* _Source text_
◆ ◆ ◆ ◆ ◆ ◆ ◆

After many hours of shoveling over several days, we've moved those 16 tons of beach sand down the slope. The algae shown here is far less evident this morning after spraying yesterday.


The west vegetable garden consisted of garden rows between wide strips of turf, but the turf spreads, requires mowing, and consumes a lot of water. We have a large supply of moving boxes that I'm recycling as mulch to kill the grass. The cardboard is weighted with compost and this fall or next spring when it's all sufficiently disintegrated we'll till it under. The garden soil has been neglected in recent years, is heavy with clay, and needs a lot of help to improve its tilth.


An old concord grape vine frames cattle grazing in a neighbor's wooded pasture just across the north fence line.

Derith visited last evening and on our walk after dinner we surprised a coyote as it emerged from the woods onto the lane about a hundred feet ahead of us. It looked sleek and well-fed.

Flickers and woodpeckers! Fireflies! Strawberries! Bats!

Tuesday, May 8, 2012

Tempered Romance

Alan & Donna, from their experiences in the semi-rural suburbs of Minneapolis, know the destructive and disruptive potential of white tail deer and Canada geese. I come to the farm with rather less prejudice for these species, but I take their concerns seriously. Giant rats and flying pigs. The prior owners' attempt to enlarge the orchard just provided food for the deer to browse upon, and a row of larger ornamental maples along the lane show a lot of damage from "buck rubs" – the males rub their heads against the trunk so violently that the bark comes off and the tree can be girdled and killed. A part of the antlering process, I suppose.

A pair of geese (or several, but we only see two at a time) have persistently tried to make a home on the pond, but A&D are quick to discourage them, and serious enough to employ weapons. We've a powerful slingshot that uses large steel ball bearings. A near miss and the goose doesn't even startle, but a direct hit gets it moving. "So, then," I ask, "what happens when we break a goose's wing and it can't fly away?" "We get the .22." And then what? Do we eat the goose? Can we legally take a goose that way? None of us has ever dressed a game bird, but we're prepared to give it a go when the time comes. A range and weapons expert on one of Alan's work teams suggested a type of plastic pellet ballistically similar to the ball bearing but which will float and can be retrieved, and which won't break a goose's wing.

◆ ◆ ◆ ◆ ◆ ◆ ◆

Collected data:
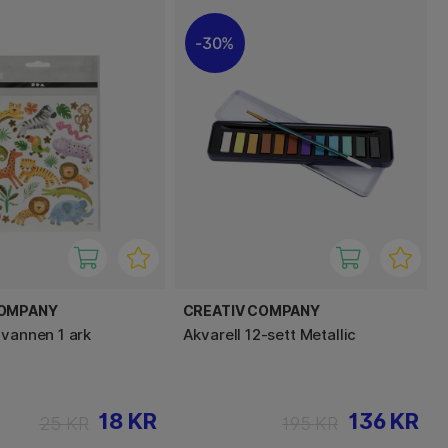
30%
COMPANY
CREATIV COMPANY
avannen 1 ark
Akvarell 12-sett Metallic
18 KR
136 KR
25 KR
195 KR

◆ ◆ ◆ ◆ ◆ ◆ ◆

* _Try it_
Carry on the text about the farm from where it stops.

* _Task output_
I was in the machine shed when a mouse appeared. I spoke to it and it approached and kind of hung out while I was preparing to use the tractor. "Have you met the friendly mouse in the machine shed?" I asked Alan. "Friendly mouse?" he replied. "Bunny frolics and now a friendly mouse – are we living in a frickin' Disney movie?"

Beatrix Potter's locution is rather interesting: Peter Rabbit's mother tells him his father had an accident in Mr. MacGregor's vegetable garden.

A weed is a plant out of place, and a varmint an animal out of place. Ok, so then what? I have no qualms about destroying every thistle I see, and even find myself thinking about where are the thistles I haven't found yet. There are no half-measures with thistles. But what about animals? The ones with faces?

At the time I began studying agricultural engineering, Iowa State's program required farm experience, so I spent the summer after high school working on the farm of family friends south of Ames. As I was learning the routine early on, one morning the farmer's son and I were slopping the hogs when a large rat scurried out from under the feeder. I was shocked at the sight, but my mentor didn't hesitate a moment before chasing down the thing and stomping it to death, further shocking me. There were no half-measures with rats on that farm.

Of course it's not just us. A great blue heron circled the pond this morning and prepared to land but was harassed by a pair of blue jays, and once they were satisfied a pair of red wing blackbirds took up the  chase.

Ultimately it's a working out of biologist Lewis Thomas' dictum: life is a game of 'now I eat you'.